TEXT UNDER STUDY:

--------------------------------------------------

Synergy: Empty Hand and Knife

Such a poignant, pithy & pointed a question deserves a much more studied and proven response than what I might think is relayed in the KunTao Silat Video Learning and PracticeGroup training. Any one have an opinion based on experience?

Greetings and Felicitations Mr. Steve!
I would like to inquire about your distance learning course.   Most of my background is in JKD, Kali, Wing Chun, and Maphilindo Silat.   Although I have enjoyed my training, the connections between knife and empty handed techniques/approaches is something that has eluded me for over 20 years and there quite simply isnt much, if any distance material which teaches the connection between blade and empty hand whether you are studying Silat or Kali.
I’m 50 years old now, and to be frank, any exercise or training without purpose now feels like a complete waste of the years I may have left on God’s Earth.    Im not much for forms, mostly due to the fact that previous teachers were rarely able to show any applications of the movements which then (from my persepctive) made learning them wasteful.    If KTS teaches forms – are the applications clearly illustrated in the distance learning system so the student clearly understands the purpose and application of each movement in the form?

--------------------------------------------------

DATA FOR ANALYSIS:
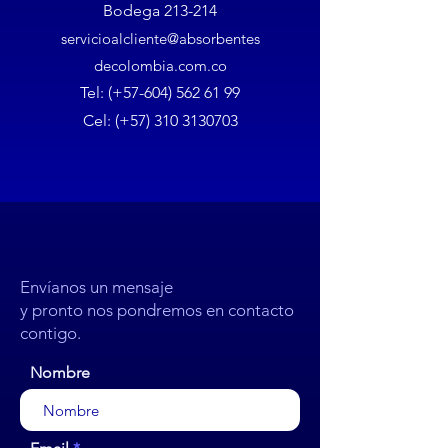
Bodega 213-214
servicioalcliente@absorbentes
decolombia.com.co
Tel: (+57-604)
562 61 99
Cel: (+57)
310 3130703
Envíanos un mensaje
y pronto nos pondremos en contacto
contigo.
Nombre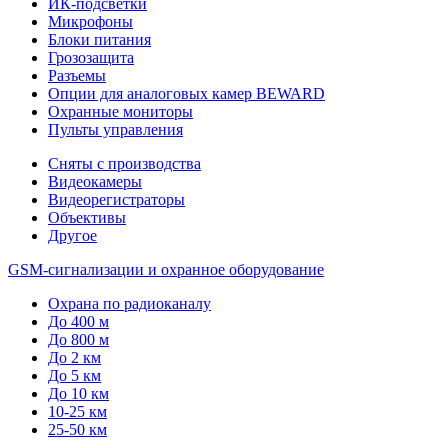
ИК-подсветки
Микрофоны
Блоки питания
Грозозащита
Разъемы
Опции для аналоговых камер BEWARD
Охранные мониторы
Пульты управления
Сняты с производства
Видеокамеры
Видеорегистраторы
Объективы
Другое
GSM-сигнализации и охранное оборудование
Охрана по радиоканалу
До 400 м
До 800 м
До 2 км
До 5 км
До 10 км
10-25 км
25-50 км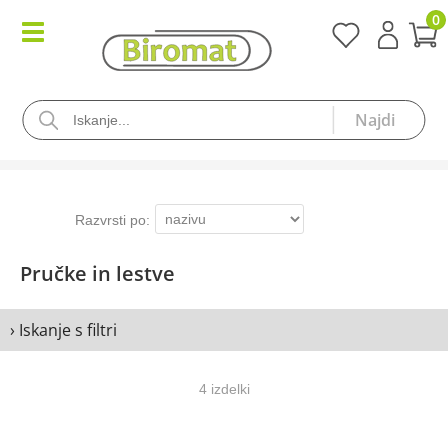
0
Pručke in lestve
› Iskanje s filtri
4 izdelki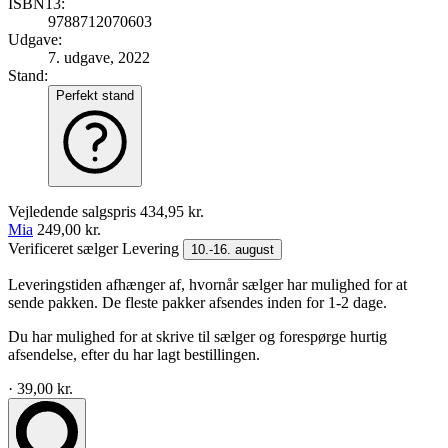
ISBN13:
9788712070603
Udgave:
7. udgave, 2022
Stand:
Perfekt stand
Vejledende salgspris
434,95 kr.
Mia
249,00 kr.
Verificeret sælger
Levering
10.-16. august
Leveringstiden afhænger af, hvornår sælger har mulighed for at
sende pakken. De fleste pakker afsendes inden for 1-2 dage.
Du har mulighed for at skrive til sælger og forespørge hurtig
afsendelse, efter du har lagt bestillingen.
· 39,00 kr.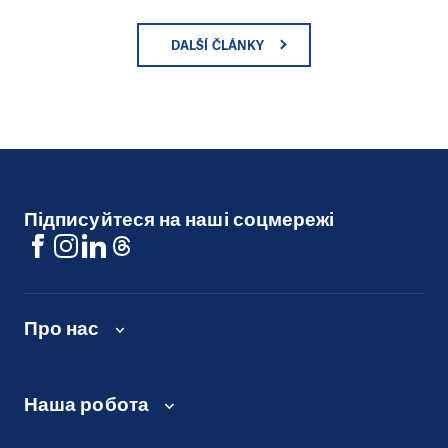
DALŠÍ ČLÁNKY
Підписуйтеся на наші соцмережі
Про нас
Наша робота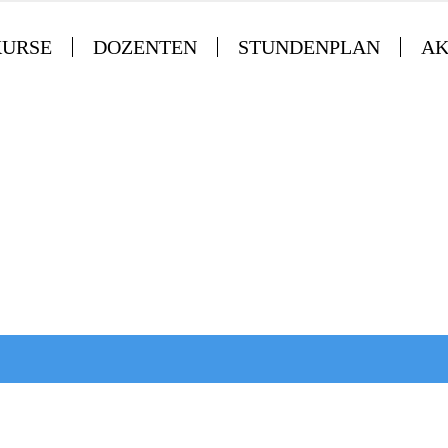
KURSE
DOZENTEN
STUNDENPLAN
AK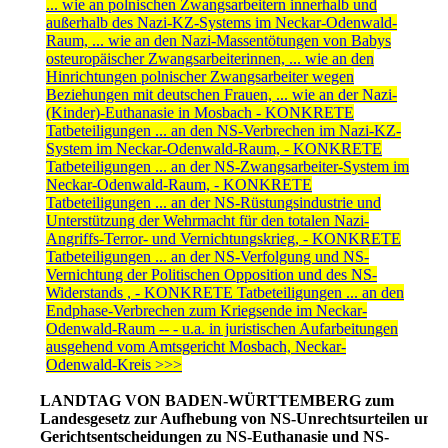
... wie an polnischen Zwangsarbeitern innerhalb und
außerhalb des Nazi-KZ-Systems im Neckar-Odenwald-
Raum, ... wie an den Nazi-Massentötungen von Babys
osteuropäischer Zwangsarbeiterinnen, ... wie an den
Hinrichtungen polnischer Zwangsarbeiter wegen
Beziehungen mit deutschen Frauen, ... wie an der Nazi-
(Kinder)-Euthanasie in Mosbach - KONKRETE
Tatbeteiligungen ... an den NS-Verbrechen im Nazi-KZ-
System im Neckar-Odenwald-Raum, - KONKRETE
Tatbeteiligungen ... an der NS-Zwangsarbeiter-System im
Neckar-Odenwald-Raum, - KONKRETE
Tatbeteiligungen ... an der NS-Rüstungsindustrie und
Unterstützung der Wehrmacht für den totalen Nazi-
Angriffs-Terror- und Vernichtungskrieg, - KONKRETE
Tatbeteiligungen ... an der NS-Verfolgung und NS-
Vernichtung der Politischen Opposition und des NS-
Widerstands , - KONKRETE Tatbeteiligungen ... an den
Endphase-Verbrechen zum Kriegsende im Neckar-
Odenwald-Raum -- - u.a. in juristischen Aufarbeitungen
ausgehend vom Amtsgericht Mosbach, Neckar-
Odenwald-Kreis >>>
LANDTAG VON BADEN-WÜRTTEMBERG zum
Landesgesetz zur Aufhebung von NS-Unrechtsurteilen und
Gerichtsentscheidungen zu NS-Euthanasie und NS-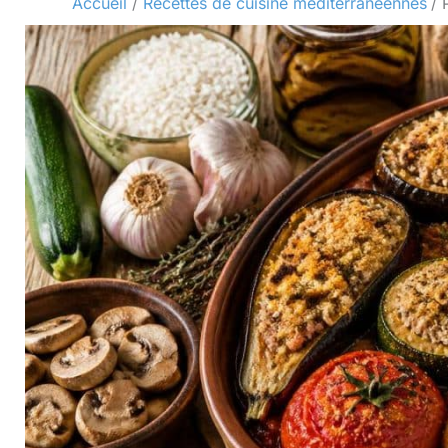
Accueil
Recettes de cuisine méditerranéennes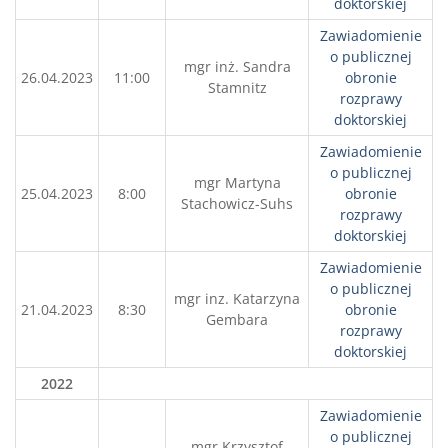
doktorskiej
Zawiadomienie
o publicznej
mgr inż. Sandra
26.04.2023
11:00
obronie
Stamnitz
rozprawy
doktorskiej
Zawiadomienie
o publicznej
mgr Martyna
25.04.2023
8:00
obronie
Stachowicz-Suhs
rozprawy
doktorskiej
Zawiadomienie
o publicznej
mgr inz. Katarzyna
21.04.2023
8:30
obronie
Gembara
rozprawy
doktorskiej
2022
Zawiadomienie
o publicznej
mgr Krzysztof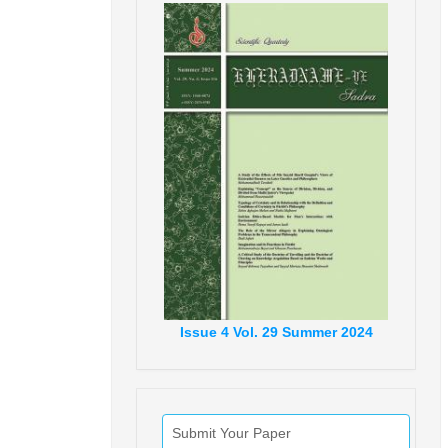
Issue
4
Vol.
29
Summer
2024
Submit Your Paper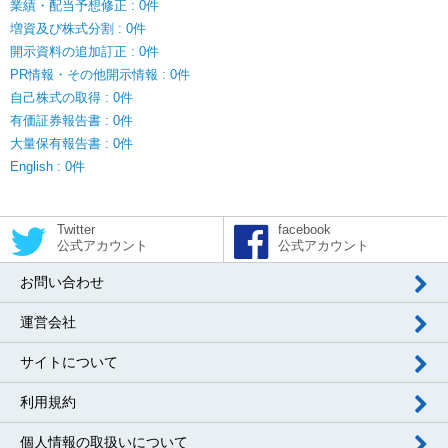
業績・配当予想修正 : 0件
増資及び株式分割 : 0件
開示資料の追加訂正 : 0件
PR情報・その他開示情報 : 0件
自己株式の取得 : 0件
有価証券報告書 : 0件
大量保有報告書 : 0件
English : 0件
Twitter
facebook
公式アカウント
公式アカウント
お問い合わせ
運営会社
サイトについて
利用規約
個人情報の取扱いについて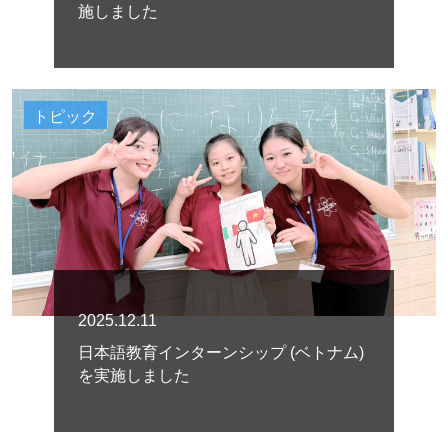
施しました
トピック
2025.12.11
日本語教育インターンシップ (ベトナム)
を実施しました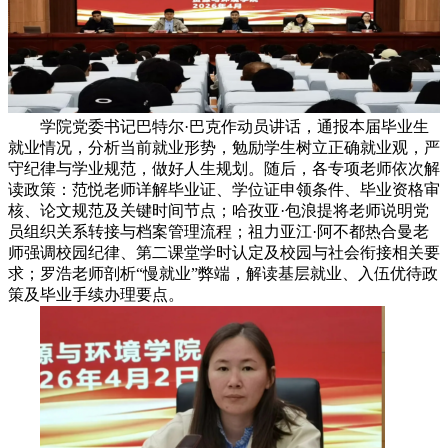
学院党委书记巴特尔·巴克作动员讲话，通报本届毕业生
就业情况，分析当前就业形势，勉励学生树立正确就业观，严
守纪律与学业规范，做好人生规划。随后，各专项老师依次解
读政策：范悦老师详解毕业证、学位证申领条件、毕业资格审
核、论文规范及关键时间节点；哈孜亚·包浪提将老师说明党
员组织关系转接与档案管理流程；祖力亚江·阿不都热合曼老
师强调校园纪律、第二课堂学时认定及校园与社会衔接相关要
求；罗浩老师剖析“慢就业”弊端，解读基层就业、入伍优待政
策及毕业手续办理要点。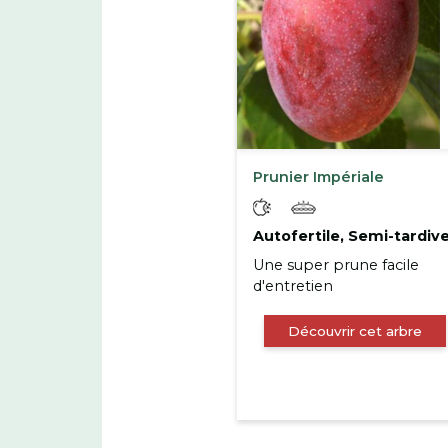
Prunier Impériale
Autofertile, Semi-tardiv
Une super prune facile
d'entretien
Découvrir cet arbre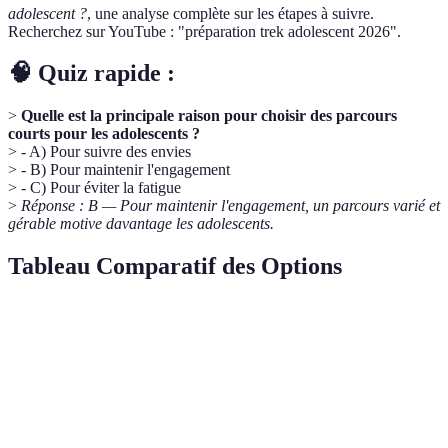
adolescent ?
, une analyse complète sur les étapes à suivre.
Recherchez sur YouTube : "préparation trek adolescent 2026".
🧠 Quiz rapide :
>
Quelle est la principale raison pour choisir des parcours
courts pour les adolescents ?
> - A) Pour suivre des envies
> - B) Pour maintenir l'engagement
> - C) Pour éviter la fatigue
>
Réponse : B — Pour maintenir l'engagement, un parcours varié et
gérable motive davantage les adolescents.
Tableau Comparatif des Options
Critère
Option A (Forêt locale)
Option B (Parc naturel)
Difficulté
Faible
Moyenne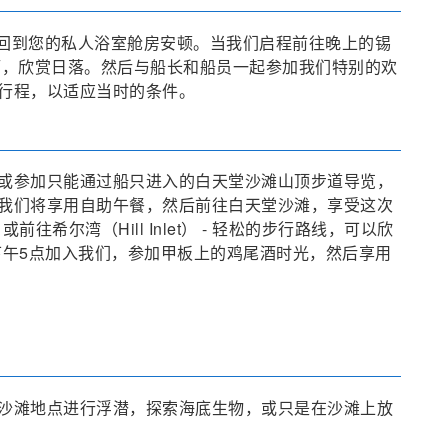
并回到您的私人浴室舱房安顿。当我们启程前往晚上的锡
味鸡尾酒，欣赏日落。然后与船长和船员一起参加我们特别的欢
行程，以适应当时的条件。
或参加只能通过船只进入的白天堂沙滩山顶步道导览，
我们将享用自助午餐，然后前往白天堂沙滩，享受这次
希尔湾（Hill Inlet） - 轻松的步行路线，可以欣
下午5点加入我们，参加甲板上的鸡尾酒时光，然后享用
沙滩地点进行浮潜，探索海底生物，或只是在沙滩上放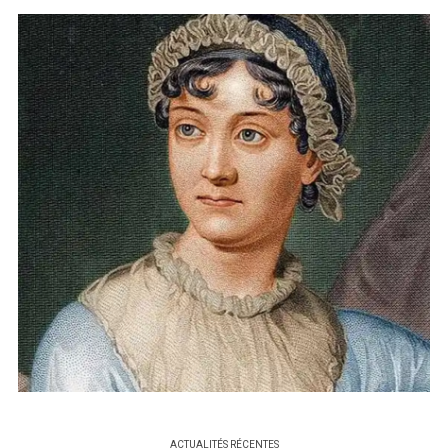
ACTUALITÉS RÉCENTES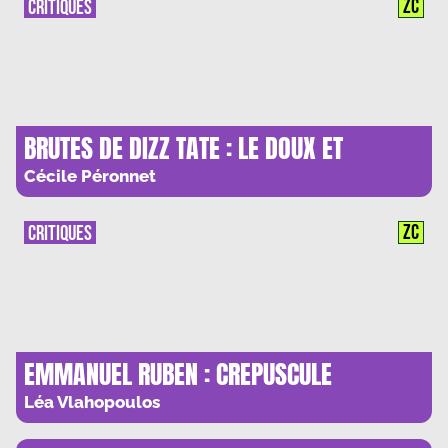
ZC
CRITIQUES
BRUTES DE DIZZ TATE : LE DOUX ET
L’ABJECT
Cécile Péronnet
ZC
CRITIQUES
EMMANUEL RUBEN : CREPUSCULE
NUCLEAIRE
Léa Vlahopoulos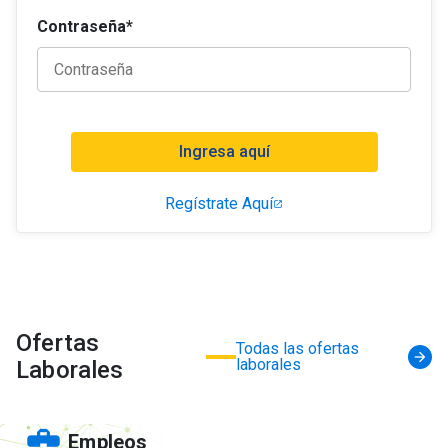
Contraseña*
Ingresa aquí
Regístrate Aquí
Ofertas
Todas las ofertas
arrow_forward
laborales
Laborales
business_center
Empleos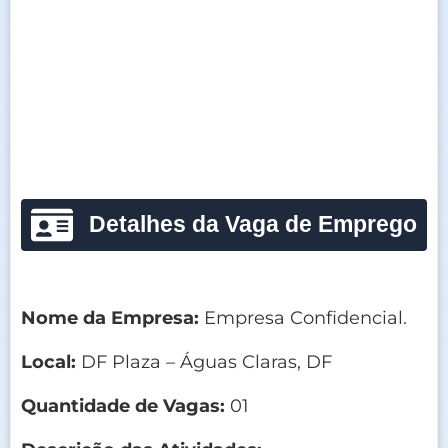
Detalhes da Vaga de Emprego
Nome da Empresa:
Empresa Confidencial.
Local:
DF Plaza – Águas Claras, DF
Quantidade de Vagas:
01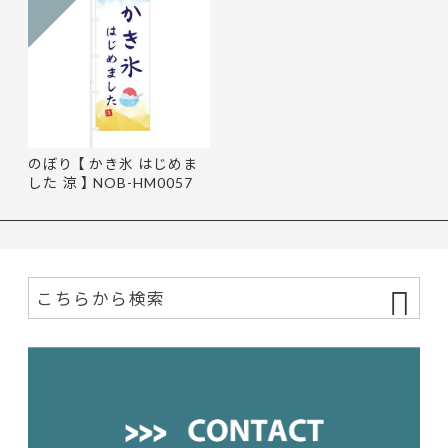
のぼり 【 かき氷 はじめま
した 涼 】 NOB-HM0057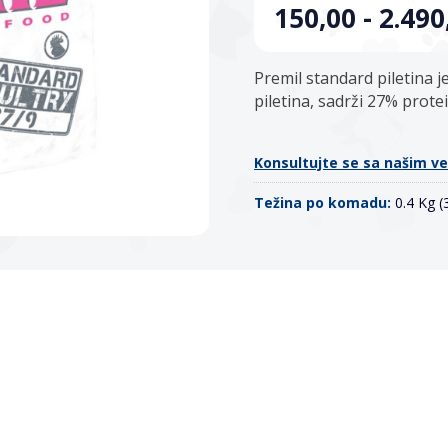
150,00 - 2.49
Premil standard piletina 
piletina, sadrži 27% prote
Konsultujte se sa našim v
Težina po komadu:
0.4 Kg 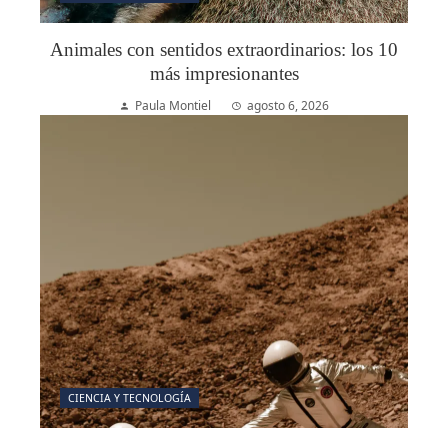
Animales con sentidos extraordinarios: los 10
más impresionantes
Paula Montiel
agosto 6, 2026
CIENCIA Y TECNOLOGÍA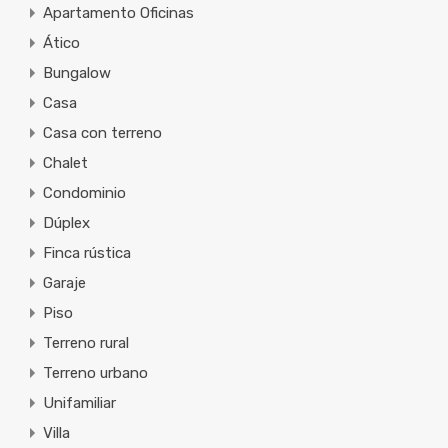
Apartamento Oficinas
Ático
Bungalow
Casa
Casa con terreno
Chalet
Condominio
Dúplex
Finca rústica
Garaje
Piso
Terreno rural
Terreno urbano
Unifamiliar
Villa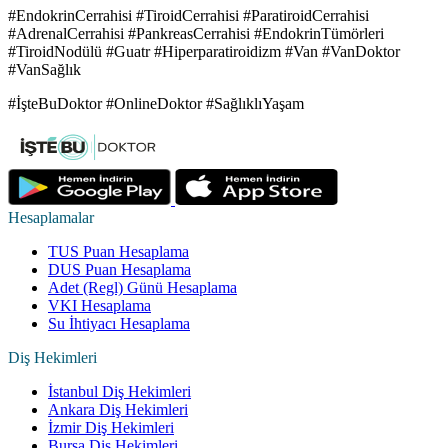
#EndokrinCerrahisi #TiroidCerrahisi #ParatiroidCerrahisi
#AdrenalCerrahisi #PankreasCerrahisi #EndokrinTümörleri
#TiroidNodülü #Guatr #Hiperparatiroidizm #Van #VanDoktor
#VanSağlık
#İşteBuDoktor #OnlineDoktor #SağlıklıYaşam
Hesaplamalar
TUS Puan Hesaplama
DUS Puan Hesaplama
Adet (Regl) Günü Hesaplama
VKI Hesaplama
Su İhtiyacı Hesaplama
Diş Hekimleri
İstanbul Diş Hekimleri
Ankara Diş Hekimleri
İzmir Diş Hekimleri
Bursa Diş Hekimleri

--------------------------------------------------

PROBLEMS TO SOLVE:
a) Answer these questions from the text on empty hand and knife.
(i) How old does the writer say they are?
(ii) Which four arts make up most of the writer's background?
(iii) For how long has the connection between knife and empty-handed techniques eluded the writer?
b) Reproduce the text on empty hand and knife between "Synergy: Empty Hand" and "Silat or Kali.", inclusive, putting "Escrima" wherever "Kali" appears.
The material has no connection to the text on empty hand and knife.

COMPLETED EXERCISE:
a)
(i) 50 years old.
(ii) JKD, Kali, Wing Chun, and Maphilindo Silat.
(iii) For over 20 years.

b)
Synergy: Empty Hand and Knife

Such a poignant, pithy & pointed a question deserves a much more studied and proven response than what I might think is relayed in the KunTao Silat Video Learning and PracticeGroup training. Any one have an opinion based on experience?

Greetings and Felicitations Mr. Steve!
I would like to inquire about your distance learning course.   Most of my background is in JKD, Escrima, Wing Chun, and Maphilindo Silat.   Although I have enjoyed my training, the connections between knife and empty handed techniques/approaches is something that has eluded me for over 20 years and there quite simply isnt much, if any distance material which teaches the connection between blade and empty hand whether you are studying Silat or Escrima.